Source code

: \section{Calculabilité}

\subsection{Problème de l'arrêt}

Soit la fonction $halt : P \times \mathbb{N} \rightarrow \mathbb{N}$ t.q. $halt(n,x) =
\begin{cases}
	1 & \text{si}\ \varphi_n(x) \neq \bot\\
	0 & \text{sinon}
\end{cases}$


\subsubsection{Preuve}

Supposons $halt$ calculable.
------------------------
Restate the records above exactly.

Source code

: \section{Calculabilité}

\subsection{Problème de l'arrêt}

Soit la fonction $halt : P \times \mathbb{N} \rightarrow \mathbb{N}$ t.q. $halt(n,x) =
\begin{cases}
	1 & \text{si}\ \varphi_n(x) \neq \bot\\
	0 & \text{sinon}
\end{cases}$


\subsubsection{Preuve}

Supposons $halt$ calculable.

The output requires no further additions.